**THE TASK**
Every record must be repeated exactly, with no omission.

**SUPPLIED DATA**
* * * * * * * * *
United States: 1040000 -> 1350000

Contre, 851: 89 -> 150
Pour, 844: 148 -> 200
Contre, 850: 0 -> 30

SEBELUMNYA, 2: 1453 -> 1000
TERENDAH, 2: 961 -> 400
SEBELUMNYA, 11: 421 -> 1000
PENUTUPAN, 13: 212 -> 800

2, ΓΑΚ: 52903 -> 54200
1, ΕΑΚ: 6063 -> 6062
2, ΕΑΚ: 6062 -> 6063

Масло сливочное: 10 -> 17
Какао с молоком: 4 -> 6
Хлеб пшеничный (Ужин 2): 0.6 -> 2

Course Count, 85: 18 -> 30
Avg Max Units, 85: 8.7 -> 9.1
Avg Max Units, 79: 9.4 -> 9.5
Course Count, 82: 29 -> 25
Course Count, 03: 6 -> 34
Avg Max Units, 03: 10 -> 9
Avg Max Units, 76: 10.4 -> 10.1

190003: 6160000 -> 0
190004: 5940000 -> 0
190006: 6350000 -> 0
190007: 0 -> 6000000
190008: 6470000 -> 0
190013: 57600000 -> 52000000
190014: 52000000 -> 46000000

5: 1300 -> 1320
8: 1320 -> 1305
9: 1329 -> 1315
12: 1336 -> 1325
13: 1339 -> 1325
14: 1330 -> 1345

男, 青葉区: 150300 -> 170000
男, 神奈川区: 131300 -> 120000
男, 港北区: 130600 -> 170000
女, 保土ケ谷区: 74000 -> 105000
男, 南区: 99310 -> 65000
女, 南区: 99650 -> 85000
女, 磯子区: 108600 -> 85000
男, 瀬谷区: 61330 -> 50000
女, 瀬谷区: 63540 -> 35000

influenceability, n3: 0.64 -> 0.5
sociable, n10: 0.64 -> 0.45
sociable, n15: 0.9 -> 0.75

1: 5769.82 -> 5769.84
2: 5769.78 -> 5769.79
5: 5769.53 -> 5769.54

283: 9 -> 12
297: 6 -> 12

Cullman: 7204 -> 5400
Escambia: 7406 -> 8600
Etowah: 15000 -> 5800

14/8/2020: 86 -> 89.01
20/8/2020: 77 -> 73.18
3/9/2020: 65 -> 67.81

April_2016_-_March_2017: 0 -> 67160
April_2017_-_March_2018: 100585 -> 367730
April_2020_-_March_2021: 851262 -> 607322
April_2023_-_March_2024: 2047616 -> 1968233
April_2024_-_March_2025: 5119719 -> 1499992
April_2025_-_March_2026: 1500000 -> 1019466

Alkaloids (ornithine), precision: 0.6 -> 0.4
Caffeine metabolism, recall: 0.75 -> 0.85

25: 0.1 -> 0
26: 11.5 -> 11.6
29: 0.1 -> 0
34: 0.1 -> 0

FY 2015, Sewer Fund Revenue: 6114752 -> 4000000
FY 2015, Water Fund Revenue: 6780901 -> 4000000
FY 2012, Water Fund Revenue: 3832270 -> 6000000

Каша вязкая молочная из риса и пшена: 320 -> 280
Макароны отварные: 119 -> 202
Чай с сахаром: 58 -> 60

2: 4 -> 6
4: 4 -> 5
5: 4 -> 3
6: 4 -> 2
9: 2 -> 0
* * * * * * * * *
**WORKED SOLUTION**
United States: 1040000 -> 1350000

Contre, 851: 89 -> 150
Pour, 844: 148 -> 200
Contre, 850: 0 -> 30

SEBELUMNYA, 2: 1453 -> 1000
TERENDAH, 2: 961 -> 400
SEBELUMNYA, 11: 421 -> 1000
PENUTUPAN, 13: 212 -> 800

2, ΓΑΚ: 52903 -> 54200
1, ΕΑΚ: 6063 -> 6062
2, ΕΑΚ: 6062 -> 6063

Масло сливочное: 10 -> 17
Какао с молоком: 4 -> 6
Хлеб пшеничный (Ужин 2): 0.6 -> 2

Course Count, 85: 18 -> 30
Avg Max Units, 85: 8.7 -> 9.1
Avg Max Units, 79: 9.4 -> 9.5
Course Count, 82: 29 -> 25
Course Count, 03: 6 -> 34
Avg Max Units, 03: 10 -> 9
Avg Max Units, 76: 10.4 -> 10.1

190003: 6160000 -> 0
190004: 5940000 -> 0
190006: 6350000 -> 0
190007: 0 -> 6000000
190008: 6470000 -> 0
190013: 57600000 -> 52000000
190014: 52000000 -> 46000000

5: 1300 -> 1320
8: 1320 -> 1305
9: 1329 -> 1315
12: 1336 -> 1325
13: 1339 -> 1325
14: 1330 -> 1345

男, 青葉区: 150300 -> 170000
男, 神奈川区: 131300 -> 120000
男, 港北区: 130600 -> 170000
女, 保土ケ谷区: 74000 -> 105000
男, 南区: 99310 -> 65000
女, 南区: 99650 -> 85000
女, 磯子区: 108600 -> 85000
男, 瀬谷区: 61330 -> 50000
女, 瀬谷区: 63540 -> 35000

influenceability, n3: 0.64 -> 0.5
sociable, n10: 0.64 -> 0.45
sociable, n15: 0.9 -> 0.75

1: 5769.82 -> 5769.84
2: 5769.78 -> 5769.79
5: 5769.53 -> 5769.54

283: 9 -> 12
297: 6 -> 12

Cullman: 7204 -> 5400
Escambia: 7406 -> 8600
Etowah: 15000 -> 5800

14/8/2020: 86 -> 89.01
20/8/2020: 77 -> 73.18
3/9/2020: 65 -> 67.81

April_2016_-_March_2017: 0 -> 67160
April_2017_-_March_2018: 100585 -> 367730
April_2020_-_March_2021: 851262 -> 607322
April_2023_-_March_2024: 2047616 -> 1968233
April_2024_-_March_2025: 5119719 -> 1499992
April_2025_-_March_2026: 1500000 -> 1019466

Alkaloids (ornithine), precision: 0.6 -> 0.4
Caffeine metabolism, recall: 0.75 -> 0.85

25: 0.1 -> 0
26: 11.5 -> 11.6
29: 0.1 -> 0
34: 0.1 -> 0

FY 2015, Sewer Fund Revenue: 6114752 -> 4000000
FY 2015, Water Fund Revenue: 6780901 -> 4000000
FY 2012, Water Fund Revenue: 3832270 -> 6000000

Каша вязкая молочная из риса и пшена: 320 -> 280
Макароны отварные: 119 -> 202
Чай с сахаром: 58 -> 60

2: 4 -> 6
4: 4 -> 5
5: 4 -> 3
6: 4 -> 2
9: 2 -> 0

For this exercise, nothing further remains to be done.